⟨

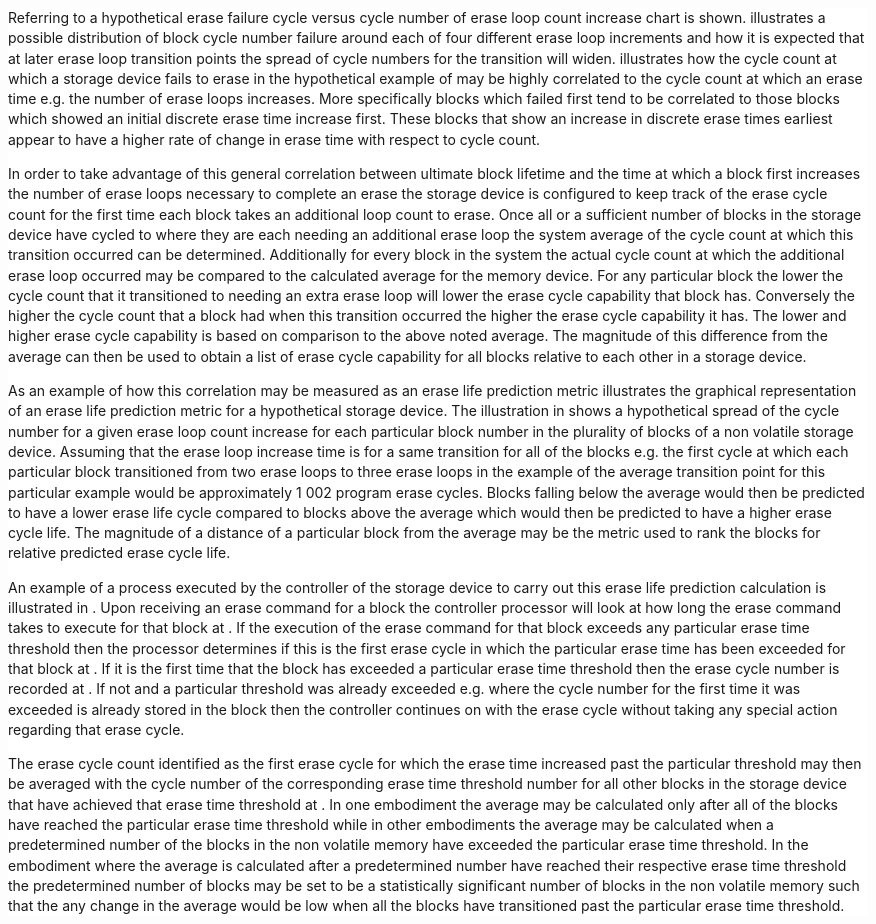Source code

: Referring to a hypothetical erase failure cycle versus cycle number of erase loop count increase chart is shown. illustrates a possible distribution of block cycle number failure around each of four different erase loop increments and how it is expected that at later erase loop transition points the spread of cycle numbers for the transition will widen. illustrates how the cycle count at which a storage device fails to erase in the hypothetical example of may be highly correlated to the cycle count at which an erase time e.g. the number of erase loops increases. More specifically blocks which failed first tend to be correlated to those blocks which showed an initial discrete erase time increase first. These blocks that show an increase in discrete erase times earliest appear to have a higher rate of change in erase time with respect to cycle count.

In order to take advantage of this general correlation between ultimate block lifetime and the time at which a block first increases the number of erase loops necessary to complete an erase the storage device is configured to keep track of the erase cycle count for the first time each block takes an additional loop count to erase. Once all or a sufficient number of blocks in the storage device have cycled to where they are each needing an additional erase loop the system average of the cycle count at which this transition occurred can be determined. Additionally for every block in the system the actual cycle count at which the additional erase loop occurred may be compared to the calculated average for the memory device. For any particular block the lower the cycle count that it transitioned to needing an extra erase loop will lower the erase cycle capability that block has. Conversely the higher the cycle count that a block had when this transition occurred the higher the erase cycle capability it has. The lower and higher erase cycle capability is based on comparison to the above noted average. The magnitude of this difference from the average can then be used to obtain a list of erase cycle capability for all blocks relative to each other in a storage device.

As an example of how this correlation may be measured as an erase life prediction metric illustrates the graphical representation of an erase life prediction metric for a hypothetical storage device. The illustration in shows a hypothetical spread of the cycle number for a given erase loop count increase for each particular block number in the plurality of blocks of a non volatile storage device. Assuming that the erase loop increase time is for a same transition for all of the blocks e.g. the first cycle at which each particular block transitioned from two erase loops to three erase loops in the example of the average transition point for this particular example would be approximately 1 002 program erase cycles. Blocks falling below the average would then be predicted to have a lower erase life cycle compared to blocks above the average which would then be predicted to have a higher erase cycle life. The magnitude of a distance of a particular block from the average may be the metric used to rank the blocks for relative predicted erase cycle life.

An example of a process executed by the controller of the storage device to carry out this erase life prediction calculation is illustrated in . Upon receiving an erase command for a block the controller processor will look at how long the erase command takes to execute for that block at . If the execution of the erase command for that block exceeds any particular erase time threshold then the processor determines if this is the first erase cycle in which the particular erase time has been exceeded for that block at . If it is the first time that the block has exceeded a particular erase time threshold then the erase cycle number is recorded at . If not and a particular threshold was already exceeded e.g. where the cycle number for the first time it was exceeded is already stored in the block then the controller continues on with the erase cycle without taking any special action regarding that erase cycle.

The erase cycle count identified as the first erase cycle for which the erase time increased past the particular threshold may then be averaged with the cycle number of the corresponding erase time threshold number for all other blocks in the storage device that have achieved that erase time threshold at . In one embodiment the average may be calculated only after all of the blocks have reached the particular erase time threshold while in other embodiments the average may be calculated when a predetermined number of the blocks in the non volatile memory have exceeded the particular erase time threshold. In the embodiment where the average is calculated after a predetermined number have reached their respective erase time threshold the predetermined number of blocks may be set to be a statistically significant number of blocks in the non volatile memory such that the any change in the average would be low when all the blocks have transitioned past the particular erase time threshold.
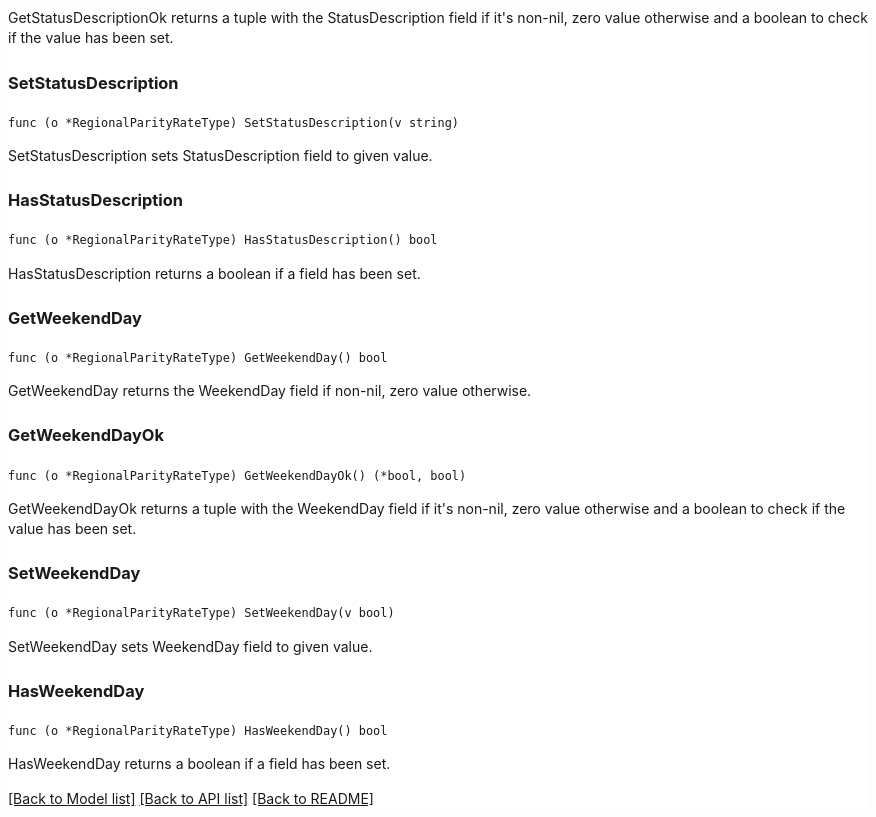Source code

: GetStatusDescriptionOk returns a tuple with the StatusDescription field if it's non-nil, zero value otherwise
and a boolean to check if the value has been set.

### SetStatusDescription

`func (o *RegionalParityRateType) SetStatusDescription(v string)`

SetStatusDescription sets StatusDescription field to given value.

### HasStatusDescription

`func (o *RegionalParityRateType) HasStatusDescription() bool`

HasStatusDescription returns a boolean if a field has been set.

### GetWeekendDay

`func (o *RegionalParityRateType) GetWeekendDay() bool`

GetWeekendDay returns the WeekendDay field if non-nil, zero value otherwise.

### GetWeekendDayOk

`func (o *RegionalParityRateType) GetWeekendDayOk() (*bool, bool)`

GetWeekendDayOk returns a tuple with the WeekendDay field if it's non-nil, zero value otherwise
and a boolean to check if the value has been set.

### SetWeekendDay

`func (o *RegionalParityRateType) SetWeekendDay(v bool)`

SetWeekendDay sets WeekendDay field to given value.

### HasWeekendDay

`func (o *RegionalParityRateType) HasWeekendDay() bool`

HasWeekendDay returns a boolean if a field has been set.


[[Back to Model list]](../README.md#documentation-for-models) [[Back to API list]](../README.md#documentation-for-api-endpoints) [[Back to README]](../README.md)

⟩

Could you copy all of the entries above exactly, without the pictures?

Source code

: Referring to a hypothetical erase failure cycle versus cycle number of erase loop count increase chart is shown. illustrates a possible distribution of block cycle number failure around each of four different erase loop increments and how it is expected that at later erase loop transition points the spread of cycle numbers for the transition will widen. illustrates how the cycle count at which a storage device fails to erase in the hypothetical example of may be highly correlated to the cycle count at which an erase time e.g. the number of erase loops increases. More specifically blocks which failed first tend to be correlated to those blocks which showed an initial discrete erase time increase first. These blocks that show an increase in discrete erase times earliest appear to have a higher rate of change in erase time with respect to cycle count.

In order to take advantage of this general correlation between ultimate block lifetime and the time at which a block first increases the number of erase loops necessary to complete an erase the storage device is configured to keep track of the erase cycle count for the first time each block takes an additional loop count to erase. Once all or a sufficient number of blocks in the storage device have cycled to where they are each needing an additional erase loop the system average of the cycle count at which this transition occurred can be determined. Additionally for every block in the system the actual cycle count at which the additional erase loop occurred may be compared to the calculated average for the memory device. For any particular block the lower the cycle count that it transitioned to needing an extra erase loop will lower the erase cycle capability that block has. Conversely the higher the cycle count that a block had when this transition occurred the higher the erase cycle capability it has. The lower and higher erase cycle capability is based on comparison to the above noted average. The magnitude of this difference from the average can then be used to obtain a list of erase cycle capability for all blocks relative to each other in a storage device.

As an example of how this correlation may be measured as an erase life prediction metric illustrates the graphical representation of an erase life prediction metric for a hypothetical storage device. The illustration in shows a hypothetical spread of the cycle number for a given erase loop count increase for each particular block number in the plurality of blocks of a non volatile storage device. Assuming that the erase loop increase time is for a same transition for all of the blocks e.g. the first cycle at which each particular block transitioned from two erase loops to three erase loops in the example of the average transition point for this particular example would be approximately 1 002 program erase cycles. Blocks falling below the average would then be predicted to have a lower erase life cycle compared to blocks above the average which would then be predicted to have a higher erase cycle life. The magnitude of a distance of a particular block from the average may be the metric used to rank the blocks for relative predicted erase cycle life.

An example of a process executed by the controller of the storage device to carry out this erase life prediction calculation is illustrated in . Upon receiving an erase command for a block the controller processor will look at how long the erase command takes to execute for that block at . If the execution of the erase command for that block exceeds any particular erase time threshold then the processor determines if this is the first erase cycle in which the particular erase time has been exceeded for that block at . If it is the first time that the block has exceeded a particular erase time threshold then the erase cycle number is recorded at . If not and a particular threshold was already exceeded e.g. where the cycle number for the first time it was exceeded is already stored in the block then the controller continues on with the erase cycle without taking any special action regarding that erase cycle.

The erase cycle count identified as the first erase cycle for which the erase time increased past the particular threshold may then be averaged with the cycle number of the corresponding erase time threshold number for all other blocks in the storage device that have achieved that erase time threshold at . In one embodiment the average may be calculated only after all of the blocks have reached the particular erase time threshold while in other embodiments the average may be calculated when a predetermined number of the blocks in the non volatile memory have exceeded the particular erase time threshold. In the embodiment where the average is calculated after a predetermined number have reached their respective erase time threshold the predetermined number of blocks may be set to be a statistically significant number of blocks in the non volatile memory such that the any change in the average would be low when all the blocks have transitioned past the particular erase time threshold.
Source code

: GetStatusDescriptionOk returns a tuple with the StatusDescription field if it's non-nil, zero value otherwise
and a boolean to check if the value has been set.

### SetStatusDescription

`func (o *RegionalParityRateType) SetStatusDescription(v string)`

SetStatusDescription sets StatusDescription field to given value.

### HasStatusDescription

`func (o *RegionalParityRateType) HasStatusDescription() bool`

HasStatusDescription returns a boolean if a field has been set.

### GetWeekendDay

`func (o *RegionalParityRateType) GetWeekendDay() bool`

GetWeekendDay returns the WeekendDay field if non-nil, zero value otherwise.

### GetWeekendDayOk

`func (o *RegionalParityRateType) GetWeekendDayOk() (*bool, bool)`

GetWeekendDayOk returns a tuple with the WeekendDay field if it's non-nil, zero value otherwise
and a boolean to check if the value has been set.

### SetWeekendDay

`func (o *RegionalParityRateType) SetWeekendDay(v bool)`

SetWeekendDay sets WeekendDay field to given value.

### HasWeekendDay

`func (o *RegionalParityRateType) HasWeekendDay() bool`

HasWeekendDay returns a boolean if a field has been set.


[[Back to Model list]](../README.md#documentation-for-models) [[Back to API list]](../README.md#documentation-for-api-endpoints) [[Back to README]](../README.md)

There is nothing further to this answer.